#### TEXT FOR ANALYSIS:

__________________________________________________

The aims of this research is doing the fat segmentation of dry cured ham slices automatically using computer vision techniques using pictures taken from computer tomography images and estimate fat content from these slices. Thus, as the final result we can classify the quality of ham by the fat content.

Literature Review

Some literature related in this problem have been studied. First literature is rapid estimation of fat content in salmon fillets by color image analysis. This research done by Stien et all in 2007 has aim to develop a method for automatic a fat content in salmon fillets by means of image analysis and use this to determine the area of white stripe visible on the fillets surface compared to total area of the fillet. The method that used is on steps following:

Step-1: Background removal or discrimination of the fillet from the background. We have to find the fillet region based on 3 layers R, G, and B.

Step-2: Discrimination of the lipid stripes from other parts of the fillet. Using a global threshold where in a large area of false segmentation for all possible threshold values in both the G and B color layers. In the image, the muscle in the abdomen typically has the same color as the fat strips in other parts of the fillet. This is probably caused both by non-uniform lighting on the scene and difference in pigmentation between different parts of the fillet. Applying the 3x3 median filters on G-layer to remove noise. Then apply adaptive threshold.

__________________________________________________

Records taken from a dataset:

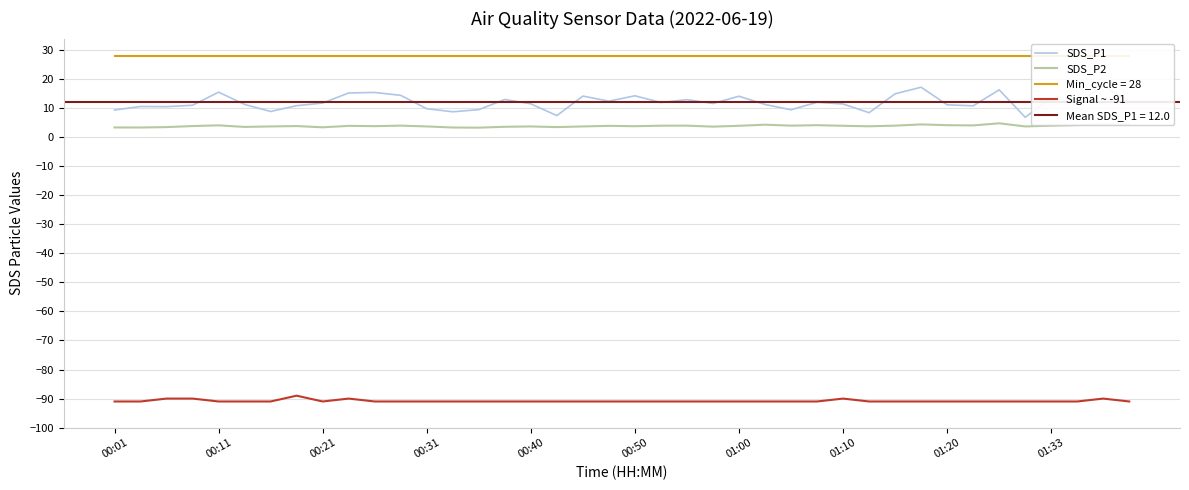

True or false: SDS_P2 and Signal ~ -91 cross at least once.

False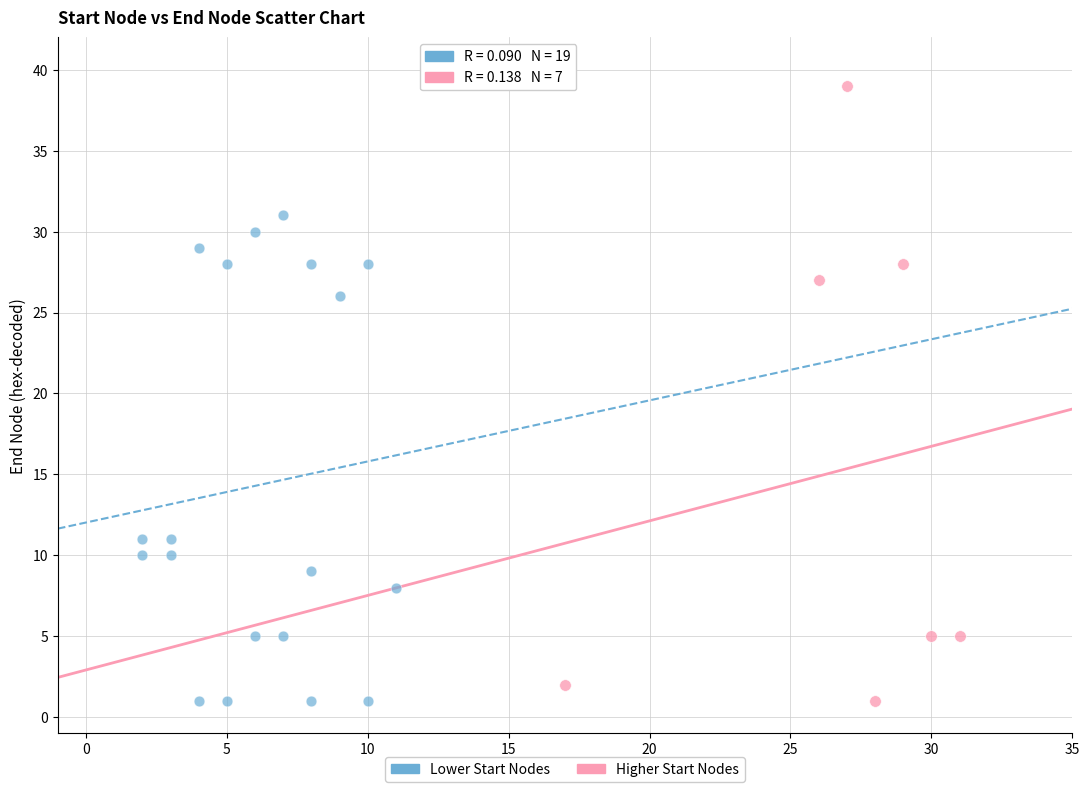

Which series reaches the maximum Y coordinate?

Higher Start Nodes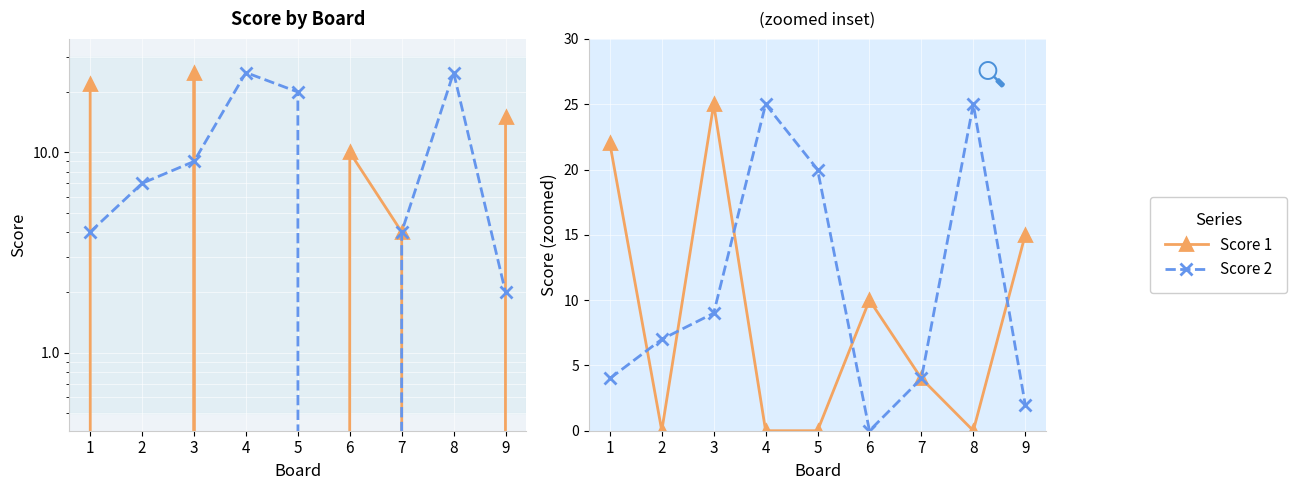

How many values in the Score 2 series exceed 7?

4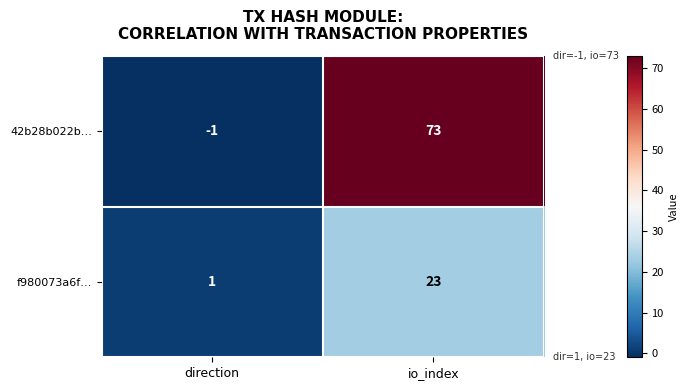

What value does the 42b28b022b… series have at io_index?

73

__________________________________________________

#### AIM OF THE TASK:
Write out the passage on fat segmentation from "The aims of" to "the fat content.", without any changes.

#### RESPONSE:
The aims of this research is doing the fat segmentation of dry cured ham slices automatically using computer vision techniques using pictures taken from computer tomography images and estimate fat content from these slices. Thus, as the final result we can classify the quality of ham by the fat content.